Sen. Welch also emphasized how the U.S. Supreme Court’s dismal Dobbs decision has caused distress and uncertainty for women and individuals across the country. Welch highlighted Vermont’s long history of protecting reproductive rights, including the state’s action enshrining reproductive liberties in its constitution via ballot measure following the overturn of Roe v. Wade in 2022. 

Watch the Senator’s full remarks below

Specifically, the Right to Contraception Act would uphold access to contraception by: 

  1. Guaranteeing the legal right for individuals to get and use contraception and for health care providers to provide contraceptives, contraception, and information, referrals, and services related to contraception; 
  2. Prohibiting the federal government or any state from administering, implementing, or enforcing any law, rule, regulation, standard or other provision that would prohibit or restrict the sale, provision, or use of contraception; and 
  3. Allowing the Department of Justice (DOJ), providers, and individuals harmed by restrictions on contraception access made unlawful under the legislation, to go to court to enforce these rights. 
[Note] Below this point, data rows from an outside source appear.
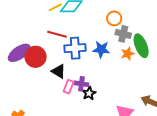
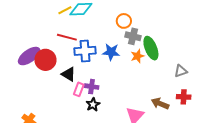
black star: (89, 93) -> (93, 104), moved

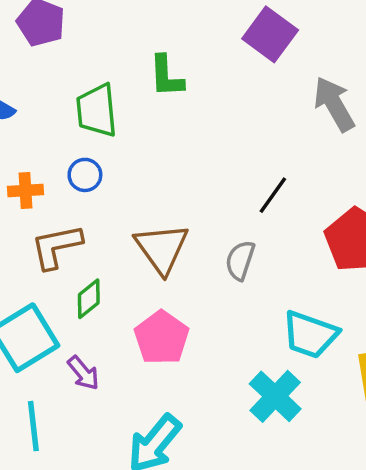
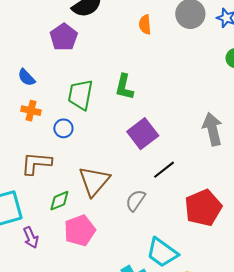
purple square: (270, 34) -> (143, 134), moved
orange cross: (25, 191) -> (31, 111), moved
green diamond: (89, 299) -> (59, 201), moved

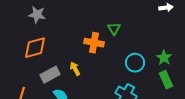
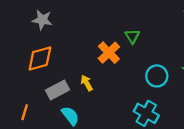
orange cross: (94, 43) -> (109, 53), turned 36

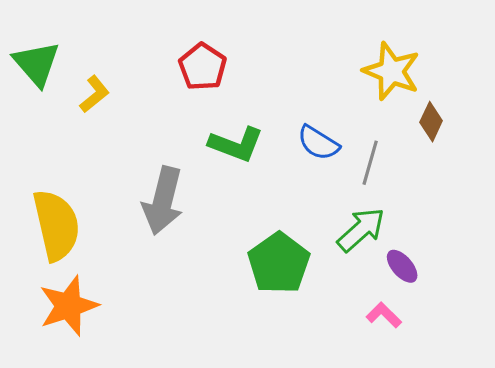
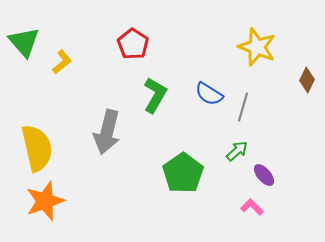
brown diamond: (431, 122) -> (307, 80), moved
green L-shape: (236, 144) -> (155, 95), turned -81
green arrow: (361, 230) -> (237, 151), size x0.7

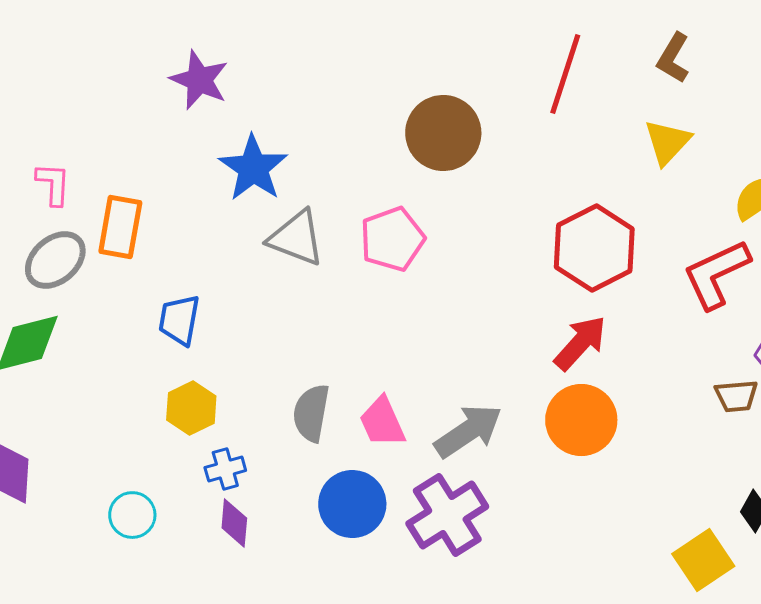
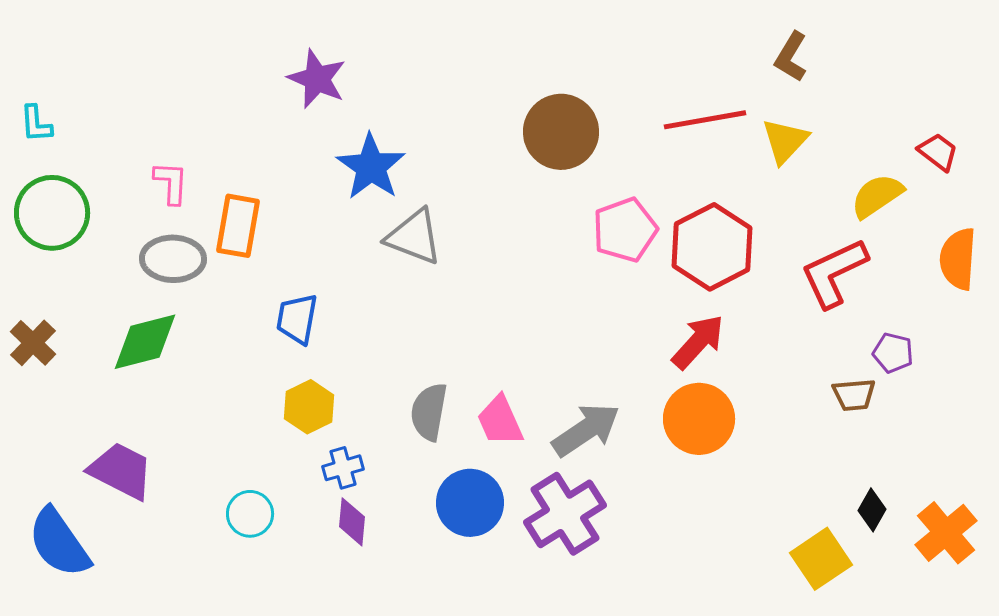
red line: (565, 74) -> (705, 120), moved, turned 62
pink pentagon: (392, 239) -> (625, 230), moved
gray ellipse: (55, 260) -> (173, 259), turned 42

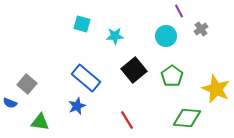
More than half of the Senate Democratic caucus backs the Right to Contraception Act, and the bill is supported by 132 members in the House. The bill is endorsed by over 20 organizations—read the full list here

This Congress, Senate Democrats attempted to pass four common-sense bills: the Right to Contraception Act, the Freedom to Travel for Health Care Act, the Upholding Protections for Health and Online Location Data (UPHOLD) Privacy Act, and the Let Doctors Provide Reproductive Health Care Act—all of which were blocked by Senate Republicans.